The Institute for Classical Archaeology is the publisher of the journal Studia Hercynia, eighteen volumes of which have appeared so far. The journal is devoted to classical archaeology and ancient traditions. Another major publication series, Pistiros I–V, contains excavation reports and studies explaining our research project in Pistiros. The new series of excavation and survey reports concerning our research in Uzbekistan started with first volume Jandavlattepa I. Several other monographs has been recently published by Karolinum Press. Eirene, Studia Graeca et Latina is a joint publishing project with the Academy of Sciences, featuring several monographs (Beirut, Pistiros). The project Corpus Vasorum Antiquorum has so far resulted in four volumes devoted to ancient vases in Czech collections. Other joint publications with the Institute include Corpus Signorum Imperii Romani, whose first volume, devoted to Roman sculptures in Czech collections, appeared in 2000, and the project Lexicon Iconographicum Mythologiae Classicae (entries, fiches, editorial office in Basel). Both these projects are conducted under the auspices of UNESCO.
Our major international partners include the Institute of Archaeology of the Bulgarian Academy of Sciences and the University of Liverpool, both co-operating with our Institute in a joint research project of the Pistiros Emporium in Bulgaria. A new project at Stroyno is conducted in cooperation with the Regional History Museum in Yambol, Bulgaria. Our projects in Uzbekistan are conducted in partnership with the Institute of Archaeology at the Academy of Sciences of Uzbekistan in Samarkand and the Termez State University. Another key partner is the University of Vienna (Institute for Classical Archaeology); our co-operation involves research in ancient art traditions and has resulted in several conferences and published proceedings. Locally, we have developed close partnership with the National Museum in Prague in post-excavation work and exhibitions. Our long-established partnership with the Institute of Archaeology of the Academy of Sciences of the Czech Republic revolves around field projects (Uzbekistan, Egypt).

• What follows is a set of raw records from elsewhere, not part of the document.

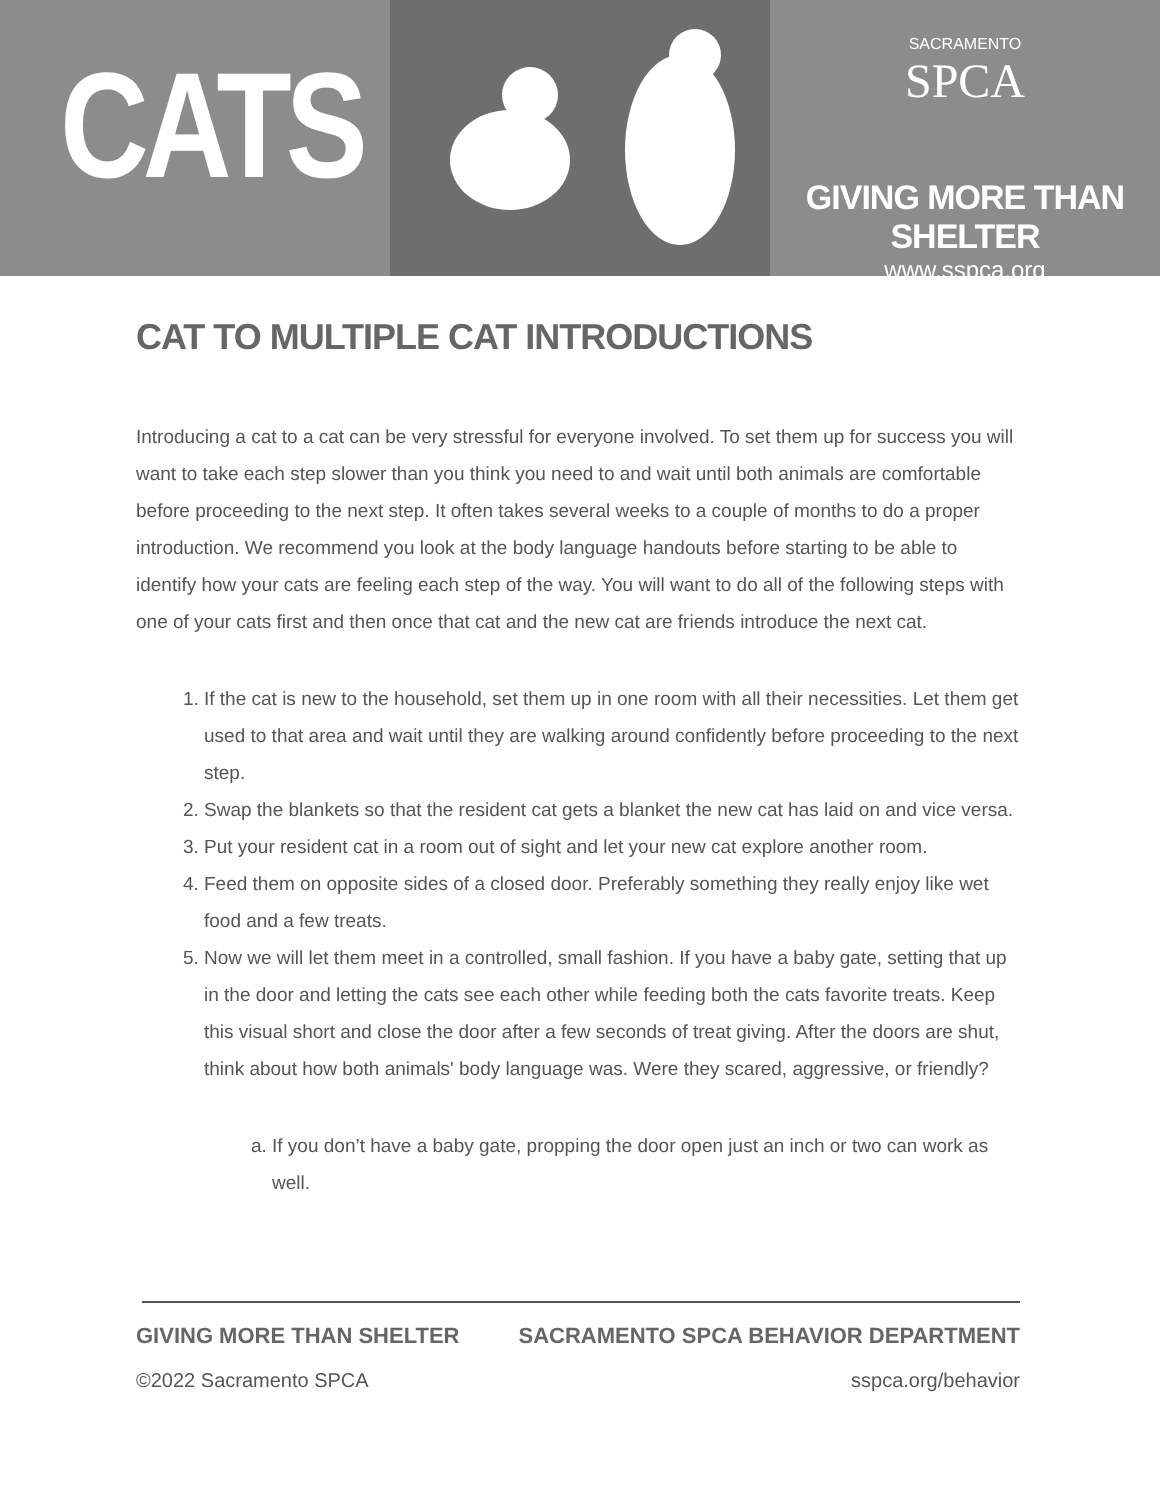CATS
SACRAMENTO
SPCA
GIVING MORE THAN SHELTER
www.sspca.org
CAT TO MULTIPLE CAT INTRODUCTIONS
Introducing a cat to a cat can be very stressful for everyone involved. To set them up for success you will want to take each step slower than you think you need to and wait until both animals are comfortable before proceeding to the next step. It often takes several weeks to a couple of months to do a proper introduction. We recommend you look at the body language handouts before starting to be able to identify how your cats are feeling each step of the way. You will want to do all of the following steps with one of your cats first and then once that cat and the new cat are friends introduce the next cat.
1. If the cat is new to the household, set them up in one room with all their necessities. Let them get used to that area and wait until they are walking around confidently before proceeding to the next step.
2. Swap the blankets so that the resident cat gets a blanket the new cat has laid on and vice versa.
3. Put your resident cat in a room out of sight and let your new cat explore another room.
4. Feed them on opposite sides of a closed door. Preferably something they really enjoy like wet food and a few treats.
5. Now we will let them meet in a controlled, small fashion. If you have a baby gate, setting that up in the door and letting the cats see each other while feeding both the cats favorite treats. Keep this visual short and close the door after a few seconds of treat giving. After the doors are shut, think about how both animals' body language was. Were they scared, aggressive, or friendly?
a. If you don’t have a baby gate, propping the door open just an inch or two can work as well.
GIVING MORE THAN SHELTER SACRAMENTO SPCA BEHAVIOR DEPARTMENT
©2022 Sacramento SPCA sspca.org/behavior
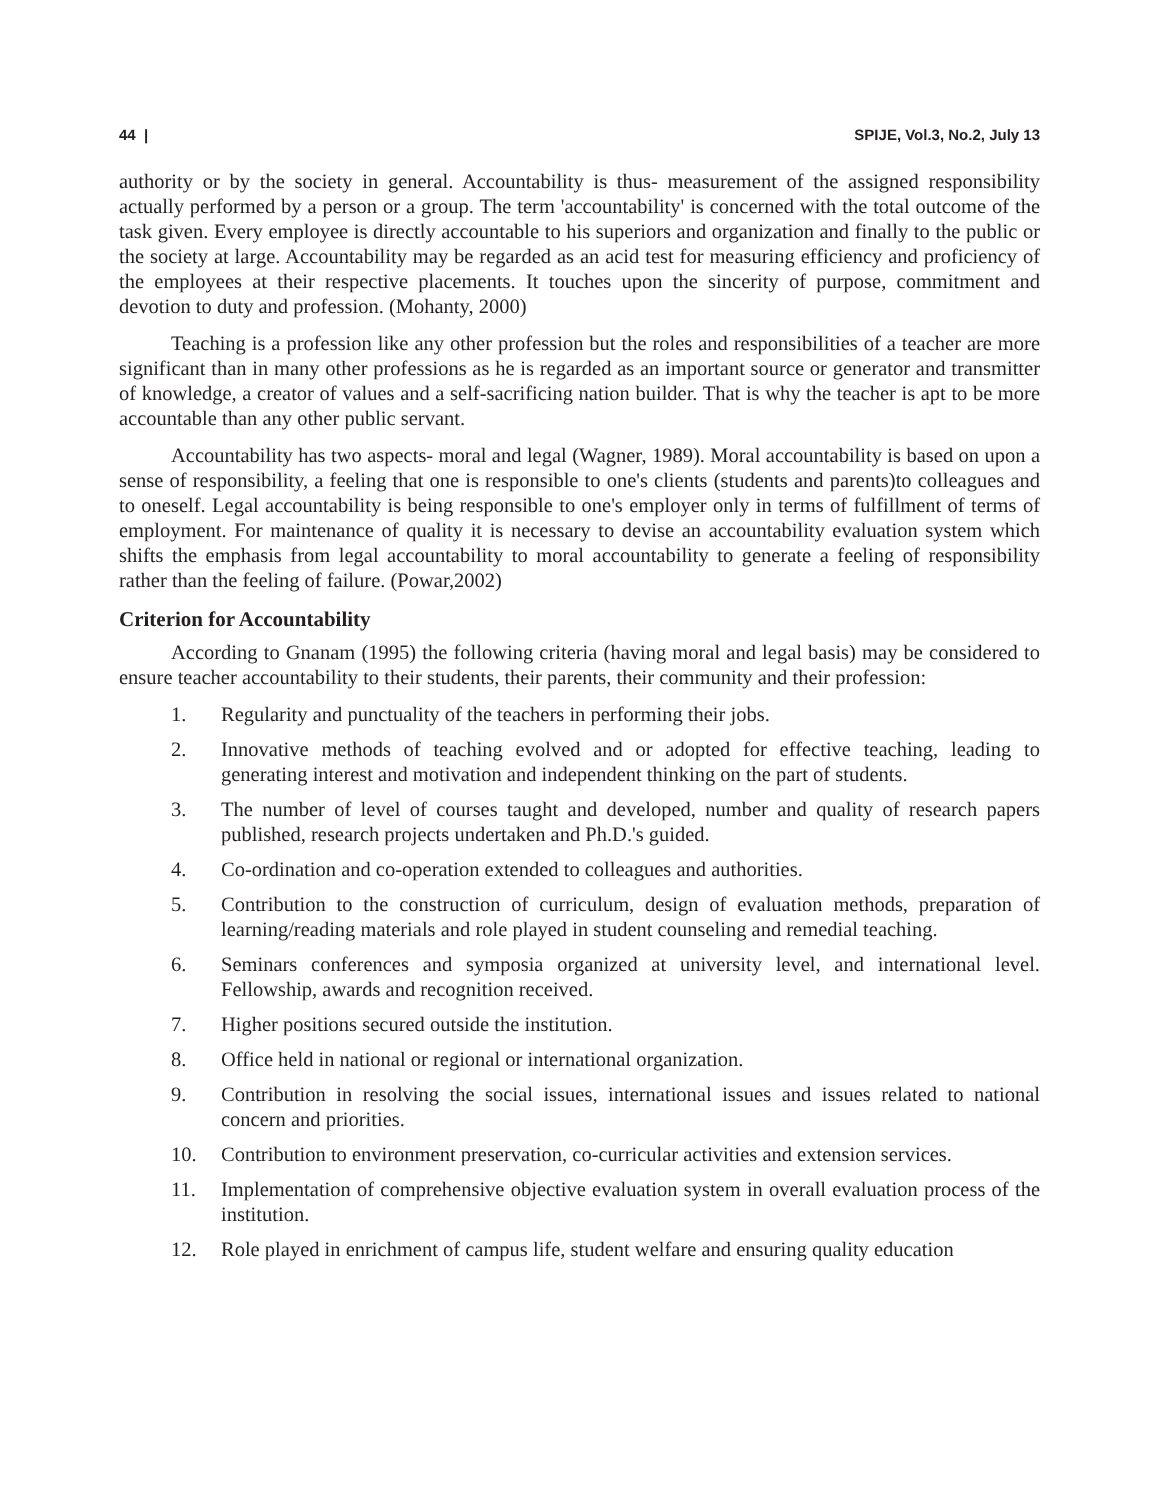44 | SPIJE, Vol.3, No.2, July 13
authority or by the society in general. Accountability is thus- measurement of the assigned responsibility actually performed by a person or a group. The term 'accountability' is concerned with the total outcome of the task given. Every employee is directly accountable to his superiors and organization and finally to the public or the society at large. Accountability may be regarded as an acid test for measuring efficiency and proficiency of the employees at their respective placements. It touches upon the sincerity of purpose, commitment and devotion to duty and profession. (Mohanty, 2000)
Teaching is a profession like any other profession but the roles and responsibilities of a teacher are more significant than in many other professions as he is regarded as an important source or generator and transmitter of knowledge, a creator of values and a self-sacrificing nation builder. That is why the teacher is apt to be more accountable than any other public servant.
Accountability has two aspects- moral and legal (Wagner, 1989). Moral accountability is based on upon a sense of responsibility, a feeling that one is responsible to one's clients (students and parents)to colleagues and to oneself. Legal accountability is being responsible to one's employer only in terms of fulfillment of terms of employment. For maintenance of quality it is necessary to devise an accountability evaluation system which shifts the emphasis from legal accountability to moral accountability to generate a feeling of responsibility rather than the feeling of failure. (Powar,2002)
Criterion for Accountability
According to Gnanam (1995) the following criteria (having moral and legal basis) may be considered to ensure teacher accountability to their students, their parents, their community and their profession:
1. Regularity and punctuality of the teachers in performing their jobs.
2. Innovative methods of teaching evolved and or adopted for effective teaching, leading to generating interest and motivation and independent thinking on the part of students.
3. The number of level of courses taught and developed, number and quality of research papers published, research projects undertaken and Ph.D.'s guided.
4. Co-ordination and co-operation extended to colleagues and authorities.
5. Contribution to the construction of curriculum, design of evaluation methods, preparation of learning/reading materials and role played in student counseling and remedial teaching.
6. Seminars conferences and symposia organized at university level, and international level. Fellowship, awards and recognition received.
7. Higher positions secured outside the institution.
8. Office held in national or regional or international organization.
9. Contribution in resolving the social issues, international issues and issues related to national concern and priorities.
10. Contribution to environment preservation, co-curricular activities and extension services.
11. Implementation of comprehensive objective evaluation system in overall evaluation process of the institution.
12. Role played in enrichment of campus life, student welfare and ensuring quality education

In partnership with the University of Vienna and with support from the AKTION Programme, our Institute has so far held three conferences on ancient traditions in Central European art. The Ecole Pratique des Hautes Etudes in Paris has been our partner in organizing five conferences entitled Les Celtes en Europe centrale et la Méditerranée (the Barrande Programme). Furthermore, the Institute is one of the organizers of an annual event bringing together Czech and Slovak scholars in classical archaeology. In 2004, we organized the Third International Black Sea Studies Congress, receiving approximately 150 participants. Recently, we have organized the international conference Contacts, Migrations and Climate Change 2015 in honour of Prof Jan Bouzek, as well as two national scholarly meetings Jan Bouzek a české země (Jan Bouzek and Czech Lands) and Malá velká umění (Little Big Arts). On a regular basis are held student conferences entitled Perspectives in Classical Archaeology (since 2012).